I have no problem with Apollo being a bully. I chose the kennel because they had a lot of traits that I like to see in a dog bully or not. So, one of these days he might just make a good puller. Not trying to offend, just wanted you to know that I never thought I had an APBT. When I said I don't believe him to be very bully, I meant in apperance not ped.


----------



## performanceknls (Apr 4, 2009)

{foot in mouth} sorry I thought when you said he was not bully you were referring to him as an APBT. sorry:hammer:


----------



## Bully_Boy_Joe (Jul 7, 2008)

Lol its cool. But, I do give you respect for being able to handle those gamedogs:thumbsup:. Im too young to go that direction by myself. I just got me a good drive bully lol.

Joe


----------



## vdubbinya (Oct 8, 2008)

pike has woods in his ped too. i highlighted them, this is his top half (sires)


----------



## Bully_Boy_Joe (Jul 7, 2008)

Nice...
Where did you get your boy from?


----------



## Bethb2007 (Jul 5, 2009)

The Wood's posted in the pedigree above is marsha Woods EZ stuff. She was a breeder of Amstaffs (WoodForest Kennel) and had some nice ones. Some were even used in hog hunting. She also had rednose OFRN, but bred them under woods wilder. She kept both lines separate. 
The other WOODS kennel on the first page, the BULLY one, is a fly by nighter kennel, that I never heard of, nor want to.


----------



## Indigo Bully Connection (Dec 21, 2006)

Bethb2007 said:


> The Wood's posted in the pedigree above is marsha Woods EZ stuff. She was a breeder of Amstaffs (WoodForest Kennel) and had some nice ones. Some were even used in hog hunting. She also had rednose OFRN, but bred them under woods wilder. She kept both lines separate.
> The other WOODS kennel on the first page, the BULLY one, is a fly by nighter kennel, that I never heard of, nor want to.
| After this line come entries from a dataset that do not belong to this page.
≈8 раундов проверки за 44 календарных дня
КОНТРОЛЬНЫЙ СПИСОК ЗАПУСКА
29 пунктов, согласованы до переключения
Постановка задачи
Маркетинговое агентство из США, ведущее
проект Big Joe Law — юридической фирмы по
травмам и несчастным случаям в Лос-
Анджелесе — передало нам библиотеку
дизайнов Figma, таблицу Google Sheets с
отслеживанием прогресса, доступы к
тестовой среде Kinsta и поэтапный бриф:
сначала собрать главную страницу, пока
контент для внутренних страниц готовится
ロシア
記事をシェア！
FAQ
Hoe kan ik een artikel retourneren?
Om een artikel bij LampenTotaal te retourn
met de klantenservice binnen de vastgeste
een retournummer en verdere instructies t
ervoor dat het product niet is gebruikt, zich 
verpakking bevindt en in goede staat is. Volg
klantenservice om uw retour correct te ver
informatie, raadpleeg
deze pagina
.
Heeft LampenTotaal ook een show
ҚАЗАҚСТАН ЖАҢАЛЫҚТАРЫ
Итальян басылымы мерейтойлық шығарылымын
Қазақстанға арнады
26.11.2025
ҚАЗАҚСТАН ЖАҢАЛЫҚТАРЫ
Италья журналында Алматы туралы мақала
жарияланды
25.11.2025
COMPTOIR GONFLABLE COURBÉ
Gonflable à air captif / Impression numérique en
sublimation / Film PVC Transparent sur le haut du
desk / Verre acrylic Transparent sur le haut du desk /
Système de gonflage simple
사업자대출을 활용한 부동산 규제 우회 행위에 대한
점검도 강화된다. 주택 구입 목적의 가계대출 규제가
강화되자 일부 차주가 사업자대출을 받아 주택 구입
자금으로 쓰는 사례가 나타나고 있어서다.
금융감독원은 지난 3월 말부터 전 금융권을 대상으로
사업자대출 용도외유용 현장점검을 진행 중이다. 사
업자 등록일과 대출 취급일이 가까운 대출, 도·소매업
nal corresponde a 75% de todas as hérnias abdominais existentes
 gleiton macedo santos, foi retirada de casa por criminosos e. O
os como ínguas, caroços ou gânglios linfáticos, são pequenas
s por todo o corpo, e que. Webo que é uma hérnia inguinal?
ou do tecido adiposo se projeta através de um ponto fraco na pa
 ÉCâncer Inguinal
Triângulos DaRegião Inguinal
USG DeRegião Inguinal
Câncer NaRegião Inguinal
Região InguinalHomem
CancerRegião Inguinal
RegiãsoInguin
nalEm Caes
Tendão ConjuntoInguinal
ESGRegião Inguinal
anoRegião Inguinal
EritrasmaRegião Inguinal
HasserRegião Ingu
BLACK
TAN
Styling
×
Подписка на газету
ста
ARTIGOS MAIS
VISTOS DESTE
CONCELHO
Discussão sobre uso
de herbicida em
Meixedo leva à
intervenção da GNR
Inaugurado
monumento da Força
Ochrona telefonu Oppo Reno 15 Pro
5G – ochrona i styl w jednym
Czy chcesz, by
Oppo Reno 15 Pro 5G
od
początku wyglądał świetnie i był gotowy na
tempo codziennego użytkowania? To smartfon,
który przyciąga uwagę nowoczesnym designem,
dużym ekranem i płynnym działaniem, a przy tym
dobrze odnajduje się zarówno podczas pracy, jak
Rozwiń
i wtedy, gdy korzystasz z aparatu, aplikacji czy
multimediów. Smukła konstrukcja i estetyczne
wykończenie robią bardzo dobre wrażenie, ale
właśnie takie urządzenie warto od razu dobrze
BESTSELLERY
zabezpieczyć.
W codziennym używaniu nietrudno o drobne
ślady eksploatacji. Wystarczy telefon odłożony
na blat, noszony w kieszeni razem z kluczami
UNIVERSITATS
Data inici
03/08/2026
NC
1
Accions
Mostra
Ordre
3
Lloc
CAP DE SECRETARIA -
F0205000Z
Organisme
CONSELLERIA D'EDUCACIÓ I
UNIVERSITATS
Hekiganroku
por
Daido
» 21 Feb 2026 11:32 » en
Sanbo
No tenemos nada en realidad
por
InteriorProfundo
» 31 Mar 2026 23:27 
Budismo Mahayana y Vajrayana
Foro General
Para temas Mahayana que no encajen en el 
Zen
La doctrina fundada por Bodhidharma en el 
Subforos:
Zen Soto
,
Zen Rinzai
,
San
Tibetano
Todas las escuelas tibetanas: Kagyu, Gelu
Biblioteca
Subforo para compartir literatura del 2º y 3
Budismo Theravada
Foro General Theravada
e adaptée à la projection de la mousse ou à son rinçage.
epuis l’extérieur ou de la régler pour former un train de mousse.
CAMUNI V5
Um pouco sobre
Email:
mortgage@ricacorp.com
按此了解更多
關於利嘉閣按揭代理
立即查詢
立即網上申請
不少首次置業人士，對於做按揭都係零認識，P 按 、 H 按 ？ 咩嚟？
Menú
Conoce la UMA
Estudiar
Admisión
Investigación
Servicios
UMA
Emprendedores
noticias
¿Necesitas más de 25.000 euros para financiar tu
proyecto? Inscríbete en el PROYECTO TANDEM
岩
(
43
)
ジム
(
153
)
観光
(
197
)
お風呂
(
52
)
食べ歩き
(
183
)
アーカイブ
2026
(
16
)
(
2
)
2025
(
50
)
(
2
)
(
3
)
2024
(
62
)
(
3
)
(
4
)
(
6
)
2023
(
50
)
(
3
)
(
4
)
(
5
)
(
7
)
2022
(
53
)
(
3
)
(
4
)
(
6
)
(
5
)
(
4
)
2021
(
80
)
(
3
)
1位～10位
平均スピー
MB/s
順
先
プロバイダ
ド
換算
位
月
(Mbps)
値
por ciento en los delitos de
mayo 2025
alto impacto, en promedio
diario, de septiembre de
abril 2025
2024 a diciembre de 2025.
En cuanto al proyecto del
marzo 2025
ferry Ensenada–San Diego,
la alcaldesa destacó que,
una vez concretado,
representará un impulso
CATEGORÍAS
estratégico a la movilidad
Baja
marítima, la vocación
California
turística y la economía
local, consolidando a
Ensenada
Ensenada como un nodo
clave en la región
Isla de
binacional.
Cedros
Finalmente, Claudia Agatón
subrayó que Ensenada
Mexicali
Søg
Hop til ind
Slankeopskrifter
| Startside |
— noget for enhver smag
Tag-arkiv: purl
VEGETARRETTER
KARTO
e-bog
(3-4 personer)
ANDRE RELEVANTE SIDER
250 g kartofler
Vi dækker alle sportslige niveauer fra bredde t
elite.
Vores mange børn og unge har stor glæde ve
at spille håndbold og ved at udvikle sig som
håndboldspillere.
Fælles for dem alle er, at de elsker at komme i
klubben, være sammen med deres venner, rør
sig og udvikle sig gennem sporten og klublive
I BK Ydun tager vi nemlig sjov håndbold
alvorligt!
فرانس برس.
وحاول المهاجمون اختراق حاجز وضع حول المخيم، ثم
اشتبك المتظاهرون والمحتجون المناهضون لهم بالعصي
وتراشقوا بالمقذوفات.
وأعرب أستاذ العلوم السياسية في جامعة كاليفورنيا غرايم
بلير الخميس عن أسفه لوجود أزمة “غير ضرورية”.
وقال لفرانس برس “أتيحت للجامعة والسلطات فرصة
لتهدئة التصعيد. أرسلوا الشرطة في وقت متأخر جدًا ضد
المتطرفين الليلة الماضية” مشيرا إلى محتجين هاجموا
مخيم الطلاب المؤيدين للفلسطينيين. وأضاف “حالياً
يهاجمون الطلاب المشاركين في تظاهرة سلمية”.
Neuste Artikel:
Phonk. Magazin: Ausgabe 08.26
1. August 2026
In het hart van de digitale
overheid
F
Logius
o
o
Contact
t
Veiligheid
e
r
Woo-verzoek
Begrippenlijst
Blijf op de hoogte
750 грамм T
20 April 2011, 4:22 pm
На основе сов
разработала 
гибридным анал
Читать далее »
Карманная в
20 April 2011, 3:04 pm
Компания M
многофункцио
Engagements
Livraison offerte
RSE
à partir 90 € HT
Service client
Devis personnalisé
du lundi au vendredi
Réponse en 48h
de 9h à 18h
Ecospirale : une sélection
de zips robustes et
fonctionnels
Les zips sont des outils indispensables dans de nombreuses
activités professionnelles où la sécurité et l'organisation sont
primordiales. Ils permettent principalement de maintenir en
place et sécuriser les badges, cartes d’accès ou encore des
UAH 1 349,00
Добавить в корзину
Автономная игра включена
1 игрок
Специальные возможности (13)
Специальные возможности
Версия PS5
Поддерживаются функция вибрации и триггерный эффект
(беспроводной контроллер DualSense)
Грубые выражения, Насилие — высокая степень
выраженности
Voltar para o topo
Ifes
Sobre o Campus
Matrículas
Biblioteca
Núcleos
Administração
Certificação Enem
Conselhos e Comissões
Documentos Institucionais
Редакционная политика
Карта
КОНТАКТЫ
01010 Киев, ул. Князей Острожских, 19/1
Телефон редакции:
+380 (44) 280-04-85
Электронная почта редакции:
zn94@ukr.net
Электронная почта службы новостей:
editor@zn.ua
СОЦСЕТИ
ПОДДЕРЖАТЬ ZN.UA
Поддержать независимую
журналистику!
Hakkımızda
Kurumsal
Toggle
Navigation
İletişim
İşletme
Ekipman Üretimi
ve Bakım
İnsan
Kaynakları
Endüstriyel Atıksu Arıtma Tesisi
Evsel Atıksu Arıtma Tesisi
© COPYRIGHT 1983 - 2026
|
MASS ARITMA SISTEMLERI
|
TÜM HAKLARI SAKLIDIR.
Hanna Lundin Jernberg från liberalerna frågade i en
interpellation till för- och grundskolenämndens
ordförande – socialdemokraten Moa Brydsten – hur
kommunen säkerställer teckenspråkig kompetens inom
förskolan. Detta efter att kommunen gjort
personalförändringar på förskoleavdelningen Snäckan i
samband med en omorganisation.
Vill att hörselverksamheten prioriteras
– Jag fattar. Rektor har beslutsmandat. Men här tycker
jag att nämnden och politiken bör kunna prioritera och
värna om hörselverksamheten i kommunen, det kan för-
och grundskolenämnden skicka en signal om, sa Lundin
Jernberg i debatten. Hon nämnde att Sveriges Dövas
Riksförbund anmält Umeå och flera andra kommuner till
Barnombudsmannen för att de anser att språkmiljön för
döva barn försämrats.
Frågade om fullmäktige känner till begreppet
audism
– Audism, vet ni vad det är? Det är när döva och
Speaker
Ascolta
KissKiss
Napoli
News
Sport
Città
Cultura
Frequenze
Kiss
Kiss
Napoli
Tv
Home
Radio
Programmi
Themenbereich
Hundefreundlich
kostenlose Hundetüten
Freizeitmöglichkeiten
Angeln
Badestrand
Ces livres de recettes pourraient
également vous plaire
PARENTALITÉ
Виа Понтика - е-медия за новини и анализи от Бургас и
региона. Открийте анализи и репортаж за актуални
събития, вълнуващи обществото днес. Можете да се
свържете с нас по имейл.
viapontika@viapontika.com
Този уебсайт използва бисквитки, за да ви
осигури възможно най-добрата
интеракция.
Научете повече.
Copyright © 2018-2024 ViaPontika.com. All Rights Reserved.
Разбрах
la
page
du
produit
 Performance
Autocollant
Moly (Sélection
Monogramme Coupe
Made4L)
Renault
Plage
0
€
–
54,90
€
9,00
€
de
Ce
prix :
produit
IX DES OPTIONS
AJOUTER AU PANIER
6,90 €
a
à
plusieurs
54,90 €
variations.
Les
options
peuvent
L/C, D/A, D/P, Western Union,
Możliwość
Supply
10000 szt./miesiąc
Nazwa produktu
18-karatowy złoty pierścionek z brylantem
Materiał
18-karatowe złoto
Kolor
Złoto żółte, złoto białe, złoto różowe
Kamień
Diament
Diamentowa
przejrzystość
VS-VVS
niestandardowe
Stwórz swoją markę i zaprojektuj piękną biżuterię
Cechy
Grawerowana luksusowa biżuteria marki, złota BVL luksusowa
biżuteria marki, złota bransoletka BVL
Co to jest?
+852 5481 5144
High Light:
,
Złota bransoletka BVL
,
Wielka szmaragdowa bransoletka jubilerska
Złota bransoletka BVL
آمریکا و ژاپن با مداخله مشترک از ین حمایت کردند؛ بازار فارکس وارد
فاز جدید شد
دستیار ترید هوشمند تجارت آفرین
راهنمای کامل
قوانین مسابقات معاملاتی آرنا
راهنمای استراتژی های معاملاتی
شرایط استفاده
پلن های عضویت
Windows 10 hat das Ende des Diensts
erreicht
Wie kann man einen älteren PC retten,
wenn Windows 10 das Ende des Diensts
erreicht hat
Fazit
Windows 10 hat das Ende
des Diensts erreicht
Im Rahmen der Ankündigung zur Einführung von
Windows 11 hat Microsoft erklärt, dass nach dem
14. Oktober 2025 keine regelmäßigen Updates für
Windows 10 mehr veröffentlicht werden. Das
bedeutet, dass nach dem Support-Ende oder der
I guess my dog is a loser then because she has both wilder and woods intertwined


----------



## Bully_Boy_Joe (Jul 7, 2008)

Mines a loser right with yours Ms. Shana.


----------



## Indigo Bully Connection (Dec 21, 2006)

lol glad I'm not on the boat by myself! Joseph you don't have to call me Ms... it is cool though lol


----------



## vdubbinya (Oct 8, 2008)

i got pike from a breeder named celeste, in pamplico south carolina. pretty sure shes nothing but a byb....but she did have nice dogs. her father was actually the breeder, though i've only met him once. she got into some trouble, i dont know what for, but she told me this gay story about, in her add in the paper, she put DD, and animal control got her for saying she had a doctors degree, saying she false advertised, but she said DD is her initals....??????? hell i dont know either lmao. but i got a good dog off her so i dont care. i knew they were amstaff's, but i dont know much about the amstaff lines. pike has a pretty impressive ped. i was definitly shocked when i got his papers back, due to the fact that was i pretty skeptical about what she was saying, just being a byb. but her dogs, like i siad b4, were really nice. I guess it was the luck of the draw from a byb!!! ---shane (p.s. ---- At that point in time, i didnt know 1/2 what i know now from you guys. i would like to get another bully one day from a rep. breeder. maybe from you shana  )


----------



## Bully_Boy_Joe (Jul 7, 2008)

Indigo Bully Connection said:


> lol glad I'm not on the boat by myself! Joseph you don't have to call me Ms... it is cool though lol


Lol sorry its georgia country boy thing


----------